--- DATA SHOWN ---
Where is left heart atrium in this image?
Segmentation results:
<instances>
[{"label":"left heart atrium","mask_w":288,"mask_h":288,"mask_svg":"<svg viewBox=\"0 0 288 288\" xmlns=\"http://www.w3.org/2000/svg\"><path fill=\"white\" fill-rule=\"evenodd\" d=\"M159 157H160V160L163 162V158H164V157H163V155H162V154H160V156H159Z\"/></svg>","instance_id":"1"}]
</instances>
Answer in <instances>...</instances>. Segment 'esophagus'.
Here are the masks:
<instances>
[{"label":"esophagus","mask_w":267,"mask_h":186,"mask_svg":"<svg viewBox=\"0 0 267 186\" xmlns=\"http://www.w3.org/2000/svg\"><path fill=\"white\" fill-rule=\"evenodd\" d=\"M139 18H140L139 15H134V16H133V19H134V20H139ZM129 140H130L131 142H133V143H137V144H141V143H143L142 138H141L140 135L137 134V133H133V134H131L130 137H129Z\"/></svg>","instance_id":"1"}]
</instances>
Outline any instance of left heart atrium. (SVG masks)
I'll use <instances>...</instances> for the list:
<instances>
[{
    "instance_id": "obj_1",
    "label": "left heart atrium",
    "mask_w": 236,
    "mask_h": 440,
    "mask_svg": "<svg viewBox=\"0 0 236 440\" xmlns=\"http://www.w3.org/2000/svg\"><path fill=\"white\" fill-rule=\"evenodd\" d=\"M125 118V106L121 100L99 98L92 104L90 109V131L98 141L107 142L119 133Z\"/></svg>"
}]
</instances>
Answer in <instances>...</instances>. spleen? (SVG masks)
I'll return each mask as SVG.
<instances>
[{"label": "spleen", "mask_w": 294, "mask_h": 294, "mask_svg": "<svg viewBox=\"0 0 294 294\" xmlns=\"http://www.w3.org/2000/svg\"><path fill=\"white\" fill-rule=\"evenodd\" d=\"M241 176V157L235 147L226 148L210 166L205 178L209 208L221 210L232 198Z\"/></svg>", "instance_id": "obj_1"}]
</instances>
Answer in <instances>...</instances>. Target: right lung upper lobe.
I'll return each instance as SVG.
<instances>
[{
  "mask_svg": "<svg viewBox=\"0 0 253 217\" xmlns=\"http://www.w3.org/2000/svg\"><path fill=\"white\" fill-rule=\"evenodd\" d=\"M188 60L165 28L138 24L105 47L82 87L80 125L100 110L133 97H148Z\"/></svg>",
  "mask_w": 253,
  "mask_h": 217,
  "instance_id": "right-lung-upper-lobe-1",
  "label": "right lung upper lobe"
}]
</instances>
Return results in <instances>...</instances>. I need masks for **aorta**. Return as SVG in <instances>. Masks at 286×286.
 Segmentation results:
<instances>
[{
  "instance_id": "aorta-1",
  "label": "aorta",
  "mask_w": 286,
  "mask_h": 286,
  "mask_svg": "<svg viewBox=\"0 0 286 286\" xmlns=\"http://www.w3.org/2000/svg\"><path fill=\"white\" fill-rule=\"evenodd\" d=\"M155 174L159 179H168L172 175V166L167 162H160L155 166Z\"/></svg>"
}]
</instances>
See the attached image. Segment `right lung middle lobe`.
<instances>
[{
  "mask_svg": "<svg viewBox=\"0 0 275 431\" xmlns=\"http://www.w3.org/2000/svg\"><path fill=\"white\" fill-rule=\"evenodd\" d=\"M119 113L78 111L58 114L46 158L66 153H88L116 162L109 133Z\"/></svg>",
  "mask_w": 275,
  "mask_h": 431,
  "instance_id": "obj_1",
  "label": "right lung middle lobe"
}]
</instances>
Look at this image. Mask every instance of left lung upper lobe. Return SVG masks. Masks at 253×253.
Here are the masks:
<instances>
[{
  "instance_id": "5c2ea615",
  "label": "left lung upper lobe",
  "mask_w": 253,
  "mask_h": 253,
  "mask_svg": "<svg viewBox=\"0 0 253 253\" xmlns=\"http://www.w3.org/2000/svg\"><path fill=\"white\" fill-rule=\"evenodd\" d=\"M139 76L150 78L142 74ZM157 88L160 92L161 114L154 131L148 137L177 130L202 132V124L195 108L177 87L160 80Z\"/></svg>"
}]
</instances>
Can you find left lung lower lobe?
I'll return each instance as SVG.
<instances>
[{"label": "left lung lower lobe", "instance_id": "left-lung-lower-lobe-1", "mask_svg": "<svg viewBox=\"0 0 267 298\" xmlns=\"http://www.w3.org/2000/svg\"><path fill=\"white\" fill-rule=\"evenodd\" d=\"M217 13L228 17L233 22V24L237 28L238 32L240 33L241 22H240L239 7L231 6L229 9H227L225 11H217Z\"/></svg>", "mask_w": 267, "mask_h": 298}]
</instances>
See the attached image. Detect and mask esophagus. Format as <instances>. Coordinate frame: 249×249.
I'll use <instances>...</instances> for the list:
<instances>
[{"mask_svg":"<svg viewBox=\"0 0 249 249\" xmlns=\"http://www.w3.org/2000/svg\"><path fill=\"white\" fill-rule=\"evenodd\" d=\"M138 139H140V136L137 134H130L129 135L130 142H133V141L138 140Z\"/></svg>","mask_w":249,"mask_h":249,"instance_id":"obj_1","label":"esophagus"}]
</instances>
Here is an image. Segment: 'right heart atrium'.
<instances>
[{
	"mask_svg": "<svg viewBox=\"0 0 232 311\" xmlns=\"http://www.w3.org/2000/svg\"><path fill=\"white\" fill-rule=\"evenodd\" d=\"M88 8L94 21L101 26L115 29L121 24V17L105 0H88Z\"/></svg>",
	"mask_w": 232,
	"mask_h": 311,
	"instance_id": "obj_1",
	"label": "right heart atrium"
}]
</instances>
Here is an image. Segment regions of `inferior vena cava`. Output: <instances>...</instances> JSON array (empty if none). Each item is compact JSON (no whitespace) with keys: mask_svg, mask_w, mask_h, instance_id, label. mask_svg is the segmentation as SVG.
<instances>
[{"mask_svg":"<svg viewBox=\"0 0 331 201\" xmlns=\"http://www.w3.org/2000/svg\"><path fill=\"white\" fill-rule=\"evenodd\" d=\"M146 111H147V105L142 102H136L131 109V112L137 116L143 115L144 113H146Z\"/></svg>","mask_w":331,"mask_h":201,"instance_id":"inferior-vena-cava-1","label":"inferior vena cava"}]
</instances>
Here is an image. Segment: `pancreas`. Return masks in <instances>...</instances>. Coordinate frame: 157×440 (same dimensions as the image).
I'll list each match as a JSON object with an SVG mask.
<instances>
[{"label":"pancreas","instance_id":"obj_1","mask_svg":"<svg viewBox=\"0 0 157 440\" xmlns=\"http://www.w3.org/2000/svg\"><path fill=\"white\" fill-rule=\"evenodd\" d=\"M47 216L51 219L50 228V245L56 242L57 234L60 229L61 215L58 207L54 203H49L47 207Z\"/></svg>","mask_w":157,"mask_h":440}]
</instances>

--- INSTRUCTIONS TO FOLLOW ---
How many of the lines above contain the string "inferior" with its case matching exactly? Reply with the number only.

--- COMPLETED EXERCISE ---
2